Toward Prediction of Magnetic Properties in Layered Vanadyl Phosphonates:  Correlation of Magnetic Exchange with the Hammett σ Parameter

The magnetic properties of the layered vanadyl phosphonates (LVPs) VO(O3PC6H4−X)·nH2O (X = p-NO2, m-F, p-Cl, p-F, H, p-CH3) have been investigated. In the isostructural n = 1 series (X = p-NO2, m-F, p-F, H), the paramagnetic d1 vanadyl centers are coupled via the O−P−O pathways of V(OPO)2V chair-like subunits. The magnetic properties of these LVPs can be systematically controlled by modification of the P atom's electronic environment via variations of the X group in the aryl pendant.

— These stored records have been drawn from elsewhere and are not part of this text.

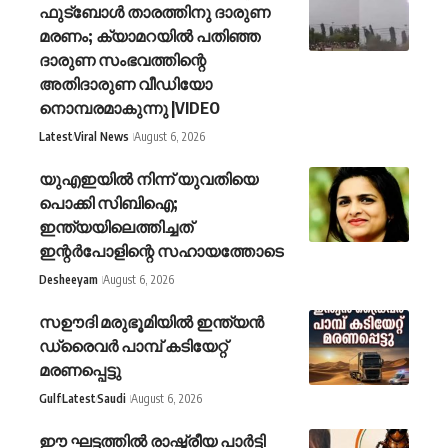
ഫുട്‌ബോൾ താരത്തിനു ദാരുണ
മരണം; ക്യാമറയിൽ പതിഞ്ഞ
ദാരുണ സംഭവത്തിന്റെ
അതിദാരുണ വീഡിയോ
നൊമ്പരമാകുന്നു |VIDEO
Latest
Viral News
August 6, 2026
യുഎഇയിൽ നിന്ന് യുവതിയെ
പൊക്കി സിബിഐ;
ഇന്ത്യയിലെത്തിച്ചത്
ഇന്റർപോളിന്റെ സഹായത്തോടെ
Desheeyam
August 6, 2026
സഊദി മരുഭൂമിയിൽ ഇന്ത്യൻ
ഡ്രൈവർ പാമ്പ് കടിയേറ്റ്
മരണപ്പെട്ടു
Gulf
Latest
Saudi
August 6, 2026
ഈ ഘട്ടത്തിൽ രാഷ്ട്രീയ പാർട്ടി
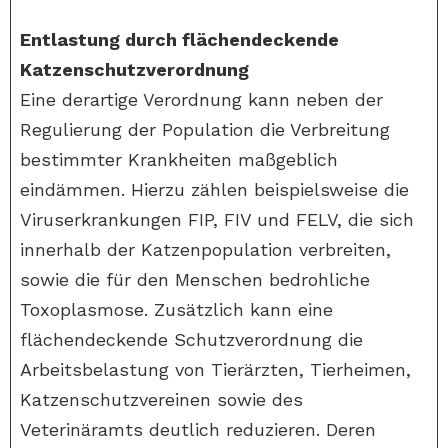
Entlastung durch flächendeckende
Katzenschutzverordnung
Eine derartige Verordnung kann neben der
Regulierung der Population die Verbreitung
bestimmter Krankheiten maßgeblich
eindämmen. Hierzu zählen beispielsweise die
Viruserkrankungen FIP, FIV und FELV, die sich
innerhalb der Katzenpopulation verbreiten,
sowie die für den Menschen bedrohliche
Toxoplasmose. Zusätzlich kann eine
flächendeckende Schutzverordnung die
Arbeitsbelastung von Tierärzten, Tierheimen,
Katzenschutzvereinen sowie des
Veterinäramts deutlich reduzieren. Deren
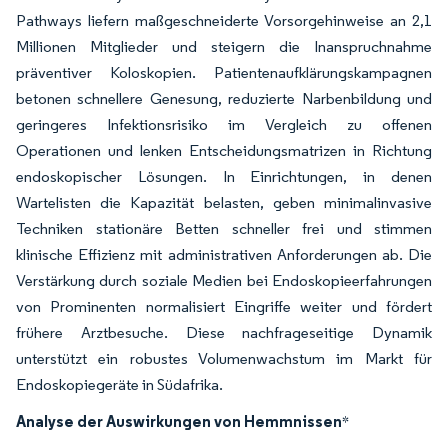
Pathways liefern maßgeschneiderte Vorsorgehinweise an 2,1
Millionen Mitglieder und steigern die Inanspruchnahme
präventiver Koloskopien. Patientenaufklärungskampagnen
betonen schnellere Genesung, reduzierte Narbenbildung und
geringeres Infektionsrisiko im Vergleich zu offenen
Operationen und lenken Entscheidungsmatrizen in Richtung
endoskopischer Lösungen. In Einrichtungen, in denen
Wartelisten die Kapazität belasten, geben minimalinvasive
Techniken stationäre Betten schneller frei und stimmen
klinische Effizienz mit administrativen Anforderungen ab. Die
Verstärkung durch soziale Medien bei Endoskopieerfahrungen
von Prominenten normalisiert Eingriffe weiter und fördert
frühere Arztbesuche. Diese nachfrageseitige Dynamik
unterstützt ein robustes Volumenwachstum im Markt für
Endoskopiegeräte in Südafrika.
Analyse der Auswirkungen von Hemmnissen
*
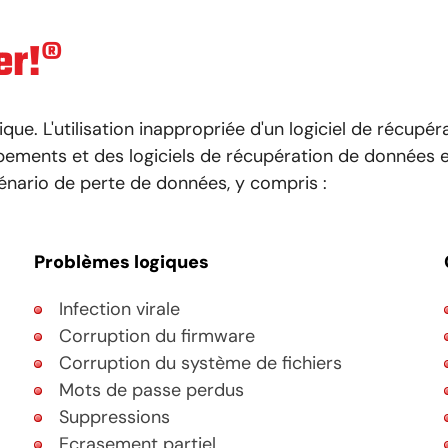
er!®
que. L'utilisation inappropriée d'un logiciel de récup
pements et des logiciels de récupération de données 
énario de perte de données, y compris :
Problèmes logiques
Infection virale
Corruption du firmware
Corruption du système de fichiers
Mots de passe perdus
Suppressions
Ecrasement partiel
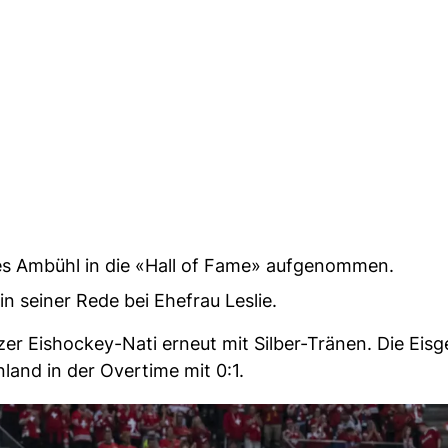
res Ambühl in die «Hall of Fame» aufgenommen.
 seiner Rede bei Ehefrau Leslie.
er Eishockey-Nati erneut mit Silber-Tränen. Die Eis
land in der Overtime mit 0:1.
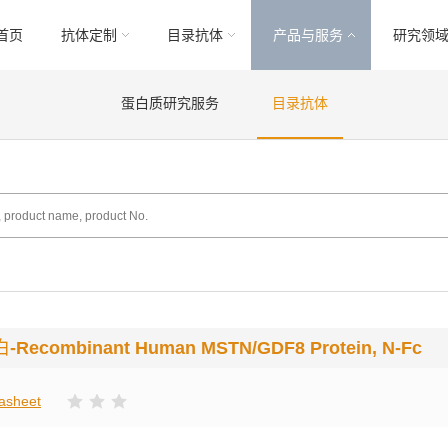
首页
抗体定制
目录抗体
产品与服务
研究领
蛋白质研究服务
目录抗体
白
-Recombinant Human MSTN/GDF8 Protein, N-Fc
asheet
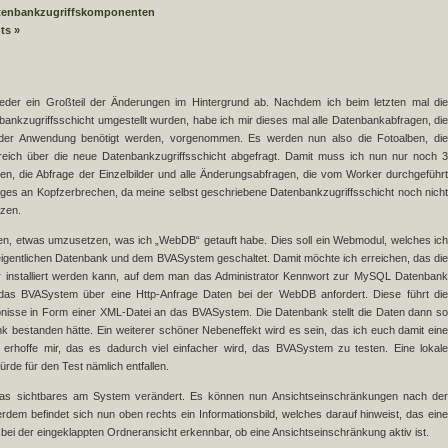
tenbankzugriffskomponenten
ts »
ieder ein Großteil der Änderungen im Hintergrund ab. Nachdem ich beim letzten mal die
ankzugriffsschicht umgestellt wurden, habe ich mir dieses mal alle Datenbankabfragen, die
 der Anwendung benötigt werden, vorgenommen. Es werden nun also die Fotoalben, die
eich über die neue Datenbankzugriffsschicht abgefragt. Damit muss ich nun nur noch 3
ten, die Abfrage der Einzelbilder und alle Änderungsabfragen, die vom Worker durchgeführt
iniges an Kopfzerbrechen, da meine selbst geschriebene Datenbankzugriffsschicht noch nicht
tzen.
nen, etwas umzusetzen, was ich „WebDB“ getauft habe. Dies soll ein Webmodul, welches ich
eigentlichen Datenbank und dem BVASystem geschaltet. Damit möchte ich erreichen, das die
nstalliert werden kann, auf dem man das Administrator Kennwort zur MySQL Datenbank
as das BVASystem über eine Http-Anfrage Daten bei der WebDB anfordert. Diese führt die
ebnisse in Form einer XML-Datei an das BVASystem. Die Datenbank stellt die Daten dann so
k bestanden hätte. Ein weiterer schöner Nebeneffekt wird es sein, das ich euch damit eine
erhoffe mir, das es dadurch viel einfacher wird, das BVASystem zu testen. Eine lokale
de für den Test nämlich entfallen.
etwas sichtbares am System verändert. Es können nun Ansichtseinschränkungen nach der
dem befindet sich nun oben rechts ein Informationsbild, welches darauf hinweist, das eine
 bei der eingeklappten Ordneransicht erkennbar, ob eine Ansichtseinschränkung aktiv ist.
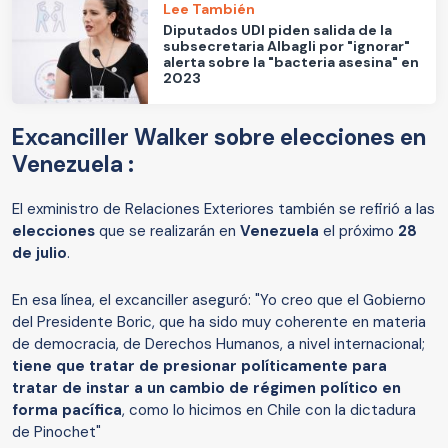
Lee También
Diputados UDI piden salida de la
subsecretaria Albagli por "ignorar"
alerta sobre la "bacteria asesina" en
2023
Excanciller Walker sobre elecciones en
Venezuela :
El exministro de Relaciones Exteriores también se refirió a las
elecciones
que se realizarán en
Venezuela
el próximo
28
de julio
.
En esa línea, el excanciller aseguró: "Yo creo que el Gobierno
del Presidente Boric, que ha sido muy coherente en materia
de democracia, de Derechos Humanos, a nivel internacional;
tiene que tratar de presionar políticamente para
tratar de instar a un cambio de régimen político en
forma pacífica
, como lo hicimos en Chile con la dictadura
de Pinochet"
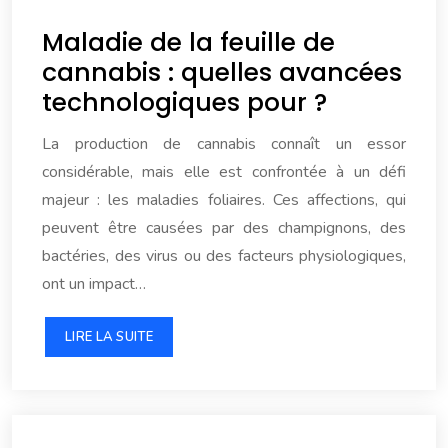
Maladie de la feuille de
cannabis : quelles avancées
technologiques pour ?
La production de cannabis connaît un essor
considérable, mais elle est confrontée à un défi
majeur : les maladies foliaires. Ces affections, qui
peuvent être causées par des champignons, des
bactéries, des virus ou des facteurs physiologiques,
ont un impact…
LIRE LA SUITE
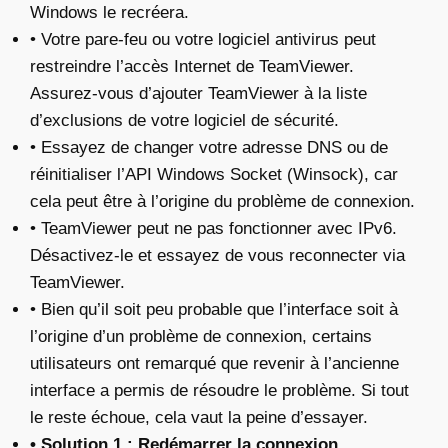
Windows le recréera.
• Votre pare-feu ou votre logiciel antivirus peut
restreindre l’accès Internet de TeamViewer.
Assurez-vous d’ajouter TeamViewer à la liste
d’exclusions de votre logiciel de sécurité.
• Essayez de changer votre adresse DNS ou de
réinitialiser l’API Windows Socket (Winsock), car
cela peut être à l’origine du problème de connexion.
• TeamViewer peut ne pas fonctionner avec IPv6.
Désactivez-le et essayez de vous reconnecter via
TeamViewer.
• Bien qu’il soit peu probable que l’interface soit à
l’origine d’un problème de connexion, certains
utilisateurs ont remarqué que revenir à l’ancienne
interface a permis de résoudre le problème. Si tout
le reste échoue, cela vaut la peine d’essayer.
• Solution 1 :
Redémarrer la connexion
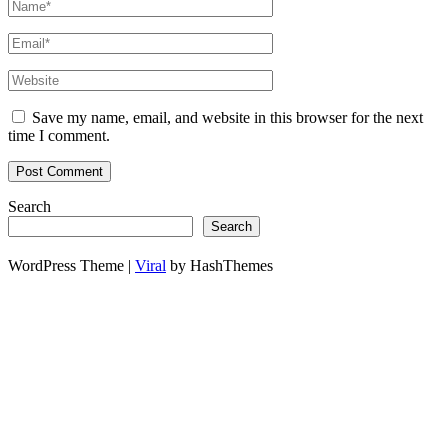
Save my name, email, and website in this browser for the next
time I comment.
Search
Search
WordPress Theme |
Viral
by HashThemes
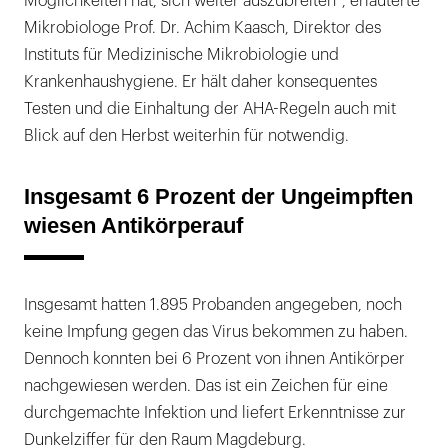
Möglichkeiten hat, sich weiter auszubreiten“, erläuterte
Mikrobiologe Prof. Dr. Achim Kaasch, Direktor des
Instituts für Medizinische Mikrobiologie und
Krankenhaushygiene. Er hält daher konsequentes
Testen und die Einhaltung der AHA-Regeln auch mit
Blick auf den Herbst weiterhin für notwendig.
Insgesamt 6 Prozent der Ungeimpften
wiesen Antikörperauf
Insgesamt hatten 1.895 Probanden angegeben, noch
keine Impfung gegen das Virus bekommen zu haben.
Dennoch konnten bei 6 Prozent von ihnen Antikörper
nachgewiesen werden. Das ist ein Zeichen für eine
durchgemachte Infektion und liefert Erkenntnisse zur
Dunkelziffer für den Raum Magdeburg.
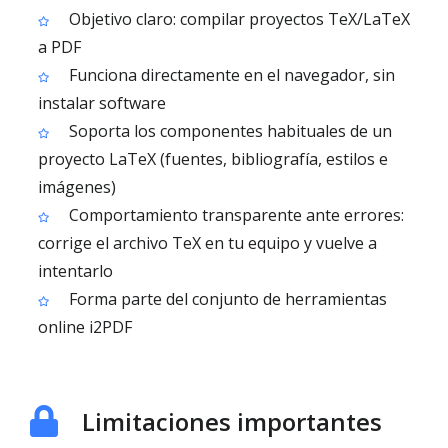
Objetivo claro: compilar proyectos TeX/LaTeX
a PDF
Funciona directamente en el navegador, sin
instalar software
Soporta los componentes habituales de un
proyecto LaTeX (fuentes, bibliografía, estilos e
imágenes)
Comportamiento transparente ante errores:
corrige el archivo TeX en tu equipo y vuelve a
intentarlo
Forma parte del conjunto de herramientas
online i2PDF
Limitaciones importantes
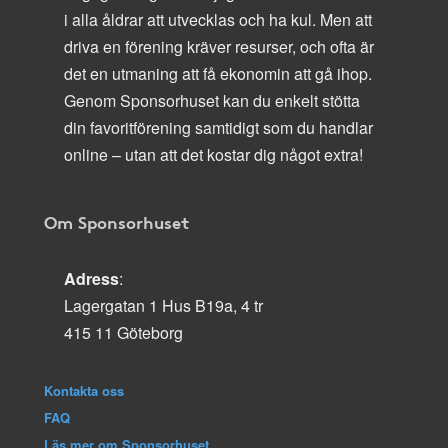
i alla åldrar att utvecklas och ha kul. Men att
driva en förening kräver resurser, och ofta är
det en utmaning att få ekonomin att gå ihop.
Genom Sponsorhuset kan du enkelt stötta
din favoritförening samtidigt som du handlar
online – utan att det kostar dig något extra!
Om Sponsorhuset
Adress
:
Lagergatan 1 Hus B19a, 4 tr
415 11 Göteborg
Kontakta oss
FAQ
Läs mer om Sponsorhuset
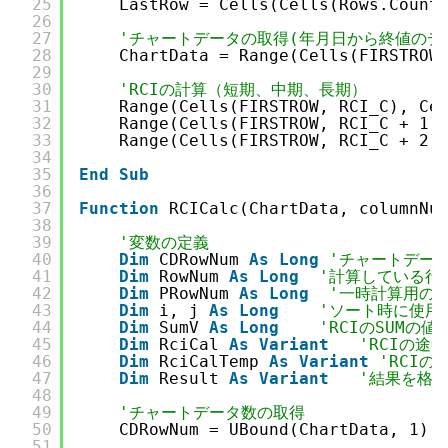
25
LastRow = Cells(Cells(Rows.Count
26
27
'チャートデータの取得(年月日から終値のデ
28
ChartData = Range(Cells(FIRSTROW
29
30
'RCIの計算（短期、中期、長期）
31
Range(Cells(FIRSTROW, RCI_C), Ce
32
Range(Cells(FIRSTROW, RCI_C + 1)
33
Range(Cells(FIRSTROW, RCI_C + 2)
34
35
End
Sub
36
37
Function
RCICalc(ChartData, columnNu
38
39
'変数の定義
40
Dim
CDRowNum 
As
Long
'チャートデー
41
Dim
RowNum 
As
Long
'計算している行
42
Dim
PRowNum 
As
Long
'一時計算用の
43
Dim
i, j 
As
Long
'ソート時に使用
44
Dim
SumV 
As
Long
'RCIのSUMの値
45
Dim
RciCal 
As
Variant
'RCIの途
46
Dim
RciCalTemp 
As
Variant
'RCI
47
Dim
Result 
As
Variant
'結果を格
48
49
'チャートデータ数の取得
50
CDRowNum = UBound(ChartData, 1)
51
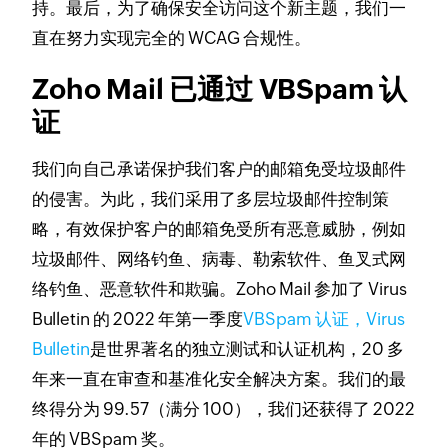
持。
最后，为了确保安全访问这个新主题，我们一
直在努力实现完全的 WCAG 合规性。
Zoho Mail 已通过 VBSpam 认
证
我们向自己承诺保护我们客户的邮箱免受垃圾邮件
的侵害。
为此，我们采用了多层垃圾邮件控制策
略，有效保护客户的邮箱免受所有恶意威胁，例如
垃圾邮件、网络钓鱼、病毒、勒索软件、鱼叉式网
络钓鱼、恶意软件和欺骗。
Zoho Mail 参加了 Virus
Bulletin 的 2022 年第一季度
VBSpam 认证，Virus
Bulletin
是世界著名的独立测试和认证机构，20 多
年来一直在审查和基准化安全解决方案。
我们的最
终得分为 99.57（满分 100），我们还获得了 2022
年的 VBSpam 奖。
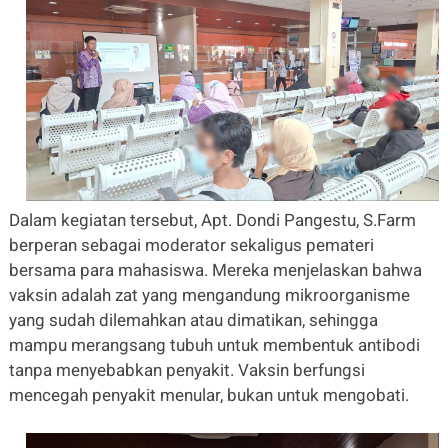
Dalam kegiatan tersebut, Apt. Dondi Pangestu, S.Farm
berperan sebagai moderator sekaligus pemateri
bersama para mahasiswa. Mereka menjelaskan bahwa
vaksin adalah zat yang mengandung mikroorganisme
yang sudah dilemahkan atau dimatikan
, sehingga
mampu merangsang tubuh untuk membentuk antibodi
tanpa menyebabkan penyakit. Vaksin berfungsi
mencegah
penyakit menular, bukan untuk mengobati.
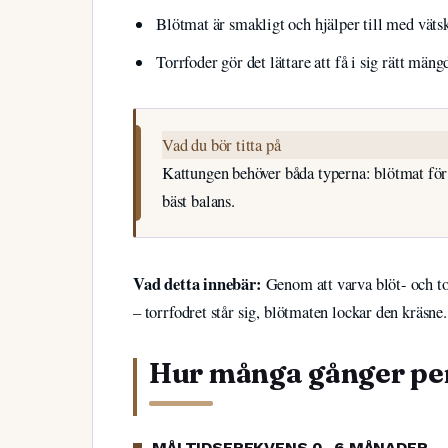
Blötmat är smakligt och hjälper till med vät
Torrfoder gör det lättare att få i sig rätt m
Vad du bör titta på
Kattungen behöver båda typerna: blötmat för
bäst balans.
Vad detta innebär:
Genom att varva blöt- och tor
– torrfodret står sig, blötmaten lockar den kräsne.
Hur många gånger per
MÅLTIDSFREKVENS 0–6 MÅNADER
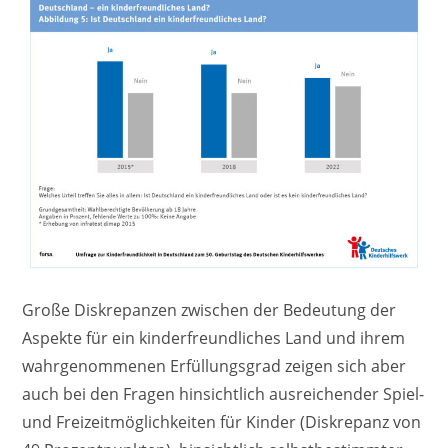
Große Diskrepanzen zwischen der Bedeutung der
Aspekte für ein kinderfreundliches Land und ihrem
wahrgenommenen Erfüllungsgrad zeigen sich aber
auch bei den Fragen hinsichtlich ausreichender Spiel-
und Freizeitmöglichkeiten für Kinder (Diskrepanz von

The simple paramagnetism of the LVP featuring the strong electron withdrawing substituent X = p-NO2 gives way to increasing antiferromagnetic coupling between the VIV centers as the electron-donating ability of X is increased. Consistent with a chair-like V(OPO)2V exchange pathway between pairs of vanadyl centers, the temperature-dependent magnetic susceptibility data fit a Bleaney−Bowers dimer model. When the substituent is large, as is the case for the p-Cl and p-CH3 species, a structurally different class of LVPs is obtained, in which n = 1.5. In this case, the contribution of the O−P−O linkage is overwhelmed by the presence of the more direct exchange pathway of vanadyl centers through μ2-bridging oxygens of a V(μ2-O)2V dimer, obviating the effects of electronic variations in the phosphonate bridge. Our results show that magnetic coupling correlates with a simple measure of electronic perturbation of the exchange pathway in LVPs, implying that such interactions can be tuned using the traditional tools of physical organic chemistry.